START DATA TO PROCESS

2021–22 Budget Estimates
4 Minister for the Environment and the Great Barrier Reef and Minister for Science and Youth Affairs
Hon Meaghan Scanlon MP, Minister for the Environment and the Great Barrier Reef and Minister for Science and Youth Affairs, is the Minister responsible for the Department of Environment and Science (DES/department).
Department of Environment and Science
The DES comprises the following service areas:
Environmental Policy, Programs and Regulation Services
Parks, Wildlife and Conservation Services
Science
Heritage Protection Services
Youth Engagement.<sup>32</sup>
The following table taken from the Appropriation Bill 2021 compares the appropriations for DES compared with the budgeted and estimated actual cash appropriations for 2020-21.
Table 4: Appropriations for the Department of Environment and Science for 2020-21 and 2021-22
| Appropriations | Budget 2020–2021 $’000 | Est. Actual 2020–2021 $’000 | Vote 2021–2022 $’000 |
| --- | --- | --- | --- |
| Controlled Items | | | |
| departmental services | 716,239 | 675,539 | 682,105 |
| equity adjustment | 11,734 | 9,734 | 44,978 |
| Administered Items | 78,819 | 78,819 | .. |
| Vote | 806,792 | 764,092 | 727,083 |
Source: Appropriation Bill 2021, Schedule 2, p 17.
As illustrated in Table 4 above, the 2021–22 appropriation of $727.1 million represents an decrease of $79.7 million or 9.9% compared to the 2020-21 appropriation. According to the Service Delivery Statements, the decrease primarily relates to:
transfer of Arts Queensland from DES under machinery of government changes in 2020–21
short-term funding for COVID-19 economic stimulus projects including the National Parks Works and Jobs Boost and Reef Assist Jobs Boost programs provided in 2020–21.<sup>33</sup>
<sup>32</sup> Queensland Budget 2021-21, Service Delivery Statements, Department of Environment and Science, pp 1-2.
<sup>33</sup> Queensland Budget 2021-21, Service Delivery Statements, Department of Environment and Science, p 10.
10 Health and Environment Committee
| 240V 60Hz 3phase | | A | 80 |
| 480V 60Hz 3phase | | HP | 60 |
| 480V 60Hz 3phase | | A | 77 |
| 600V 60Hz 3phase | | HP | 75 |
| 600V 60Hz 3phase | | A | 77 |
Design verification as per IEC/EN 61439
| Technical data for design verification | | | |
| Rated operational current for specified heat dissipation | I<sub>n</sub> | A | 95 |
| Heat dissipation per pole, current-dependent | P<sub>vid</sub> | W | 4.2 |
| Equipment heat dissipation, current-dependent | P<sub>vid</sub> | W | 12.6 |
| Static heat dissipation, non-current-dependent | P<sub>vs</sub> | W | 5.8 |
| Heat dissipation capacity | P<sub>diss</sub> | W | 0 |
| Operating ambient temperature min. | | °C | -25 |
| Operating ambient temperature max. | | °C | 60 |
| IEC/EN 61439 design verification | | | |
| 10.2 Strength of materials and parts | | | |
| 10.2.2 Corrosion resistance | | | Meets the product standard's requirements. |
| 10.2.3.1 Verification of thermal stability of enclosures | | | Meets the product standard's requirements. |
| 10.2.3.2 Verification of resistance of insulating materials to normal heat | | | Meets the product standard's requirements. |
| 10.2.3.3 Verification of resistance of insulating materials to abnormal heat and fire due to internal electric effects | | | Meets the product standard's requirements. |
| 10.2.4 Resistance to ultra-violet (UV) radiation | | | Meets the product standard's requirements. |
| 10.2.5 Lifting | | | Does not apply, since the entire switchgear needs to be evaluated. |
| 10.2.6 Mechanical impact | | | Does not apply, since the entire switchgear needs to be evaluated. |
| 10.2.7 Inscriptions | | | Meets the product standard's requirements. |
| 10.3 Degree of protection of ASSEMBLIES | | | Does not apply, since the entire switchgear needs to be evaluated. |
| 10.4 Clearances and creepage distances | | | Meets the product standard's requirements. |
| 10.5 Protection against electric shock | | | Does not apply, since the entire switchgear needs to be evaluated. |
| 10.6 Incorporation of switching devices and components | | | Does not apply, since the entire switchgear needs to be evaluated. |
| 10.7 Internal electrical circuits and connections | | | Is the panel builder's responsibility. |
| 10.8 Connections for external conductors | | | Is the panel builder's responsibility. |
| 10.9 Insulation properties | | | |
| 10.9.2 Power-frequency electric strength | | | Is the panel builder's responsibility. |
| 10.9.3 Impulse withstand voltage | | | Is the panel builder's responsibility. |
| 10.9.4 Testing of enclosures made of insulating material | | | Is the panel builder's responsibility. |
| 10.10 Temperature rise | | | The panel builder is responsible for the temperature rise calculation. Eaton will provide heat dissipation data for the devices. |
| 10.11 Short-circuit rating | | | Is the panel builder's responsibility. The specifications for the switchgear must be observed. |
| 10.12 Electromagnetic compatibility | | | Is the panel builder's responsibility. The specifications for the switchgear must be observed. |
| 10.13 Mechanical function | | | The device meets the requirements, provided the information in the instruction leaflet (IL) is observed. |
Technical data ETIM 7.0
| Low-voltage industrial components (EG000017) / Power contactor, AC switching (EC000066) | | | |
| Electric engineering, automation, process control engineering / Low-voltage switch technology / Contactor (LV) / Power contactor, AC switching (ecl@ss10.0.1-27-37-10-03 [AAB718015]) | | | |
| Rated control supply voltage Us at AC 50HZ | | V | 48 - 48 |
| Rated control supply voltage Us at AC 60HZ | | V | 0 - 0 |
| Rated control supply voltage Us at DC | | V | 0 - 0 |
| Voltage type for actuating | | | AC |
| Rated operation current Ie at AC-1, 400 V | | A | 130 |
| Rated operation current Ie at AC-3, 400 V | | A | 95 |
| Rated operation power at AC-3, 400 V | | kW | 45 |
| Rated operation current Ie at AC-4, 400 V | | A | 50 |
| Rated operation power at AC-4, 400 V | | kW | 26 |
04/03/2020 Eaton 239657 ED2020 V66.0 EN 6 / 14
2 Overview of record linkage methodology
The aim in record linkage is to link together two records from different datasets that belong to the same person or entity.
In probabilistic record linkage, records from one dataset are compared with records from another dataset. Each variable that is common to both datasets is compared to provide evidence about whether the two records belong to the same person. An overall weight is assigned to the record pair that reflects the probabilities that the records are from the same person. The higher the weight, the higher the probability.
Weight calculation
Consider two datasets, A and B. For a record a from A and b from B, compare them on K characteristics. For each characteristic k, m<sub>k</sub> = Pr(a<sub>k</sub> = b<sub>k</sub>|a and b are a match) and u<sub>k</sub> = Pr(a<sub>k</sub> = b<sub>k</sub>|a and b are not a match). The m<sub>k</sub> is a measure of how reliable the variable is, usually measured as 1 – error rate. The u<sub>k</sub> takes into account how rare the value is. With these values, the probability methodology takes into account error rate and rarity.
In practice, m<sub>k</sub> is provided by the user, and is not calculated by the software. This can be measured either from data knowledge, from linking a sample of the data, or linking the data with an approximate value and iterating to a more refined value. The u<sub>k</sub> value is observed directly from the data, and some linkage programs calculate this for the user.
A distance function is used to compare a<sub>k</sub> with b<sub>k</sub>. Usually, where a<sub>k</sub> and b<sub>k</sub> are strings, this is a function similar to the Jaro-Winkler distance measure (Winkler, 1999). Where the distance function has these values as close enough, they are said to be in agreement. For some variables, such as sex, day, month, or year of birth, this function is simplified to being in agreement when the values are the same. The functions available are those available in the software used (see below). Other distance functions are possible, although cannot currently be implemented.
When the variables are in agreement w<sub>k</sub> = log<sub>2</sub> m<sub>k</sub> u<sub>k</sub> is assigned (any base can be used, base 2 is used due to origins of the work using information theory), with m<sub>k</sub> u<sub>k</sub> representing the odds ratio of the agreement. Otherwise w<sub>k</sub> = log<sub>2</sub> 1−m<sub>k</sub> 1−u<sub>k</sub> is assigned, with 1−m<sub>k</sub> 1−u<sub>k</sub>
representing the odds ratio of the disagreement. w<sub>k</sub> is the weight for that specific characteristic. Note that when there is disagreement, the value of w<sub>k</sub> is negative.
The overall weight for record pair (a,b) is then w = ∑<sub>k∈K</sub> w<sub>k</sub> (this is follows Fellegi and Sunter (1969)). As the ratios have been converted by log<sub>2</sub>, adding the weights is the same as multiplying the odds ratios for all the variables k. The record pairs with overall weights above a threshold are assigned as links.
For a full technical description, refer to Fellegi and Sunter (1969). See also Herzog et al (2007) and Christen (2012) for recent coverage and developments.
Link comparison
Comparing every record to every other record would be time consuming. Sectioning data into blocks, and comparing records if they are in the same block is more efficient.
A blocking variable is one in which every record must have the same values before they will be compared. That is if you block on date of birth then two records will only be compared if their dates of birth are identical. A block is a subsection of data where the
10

END DATA TO PROCESS

= WHAT YOU NEED TO DO =
In the entries above, find the line holding "is observed. |" and the line holding "Weight calculation"; print both of them and every line between, exactly, and nothing else.

= COMPLETED EXERCISE =
| 10.13 Mechanical function | | | The device meets the requirements, provided the information in the instruction leaflet (IL) is observed. |
Technical data ETIM 7.0
| Low-voltage industrial components (EG000017) / Power contactor, AC switching (EC000066) | | | |
| Electric engineering, automation, process control engineering / Low-voltage switch technology / Contactor (LV) / Power contactor, AC switching (ecl@ss10.0.1-27-37-10-03 [AAB718015]) | | | |
| Rated control supply voltage Us at AC 50HZ | | V | 48 - 48 |
| Rated control supply voltage Us at AC 60HZ | | V | 0 - 0 |
| Rated control supply voltage Us at DC | | V | 0 - 0 |
| Voltage type for actuating | | | AC |
| Rated operation current Ie at AC-1, 400 V | | A | 130 |
| Rated operation current Ie at AC-3, 400 V | | A | 95 |
| Rated operation power at AC-3, 400 V | | kW | 45 |
| Rated operation current Ie at AC-4, 400 V | | A | 50 |
| Rated operation power at AC-4, 400 V | | kW | 26 |
04/03/2020 Eaton 239657 ED2020 V66.0 EN 6 / 14
2 Overview of record linkage methodology
The aim in record linkage is to link together two records from different datasets that belong to the same person or entity.
In probabilistic record linkage, records from one dataset are compared with records from another dataset. Each variable that is common to both datasets is compared to provide evidence about whether the two records belong to the same person. An overall weight is assigned to the record pair that reflects the probabilities that the records are from the same person. The higher the weight, the higher the probability.
Weight calculation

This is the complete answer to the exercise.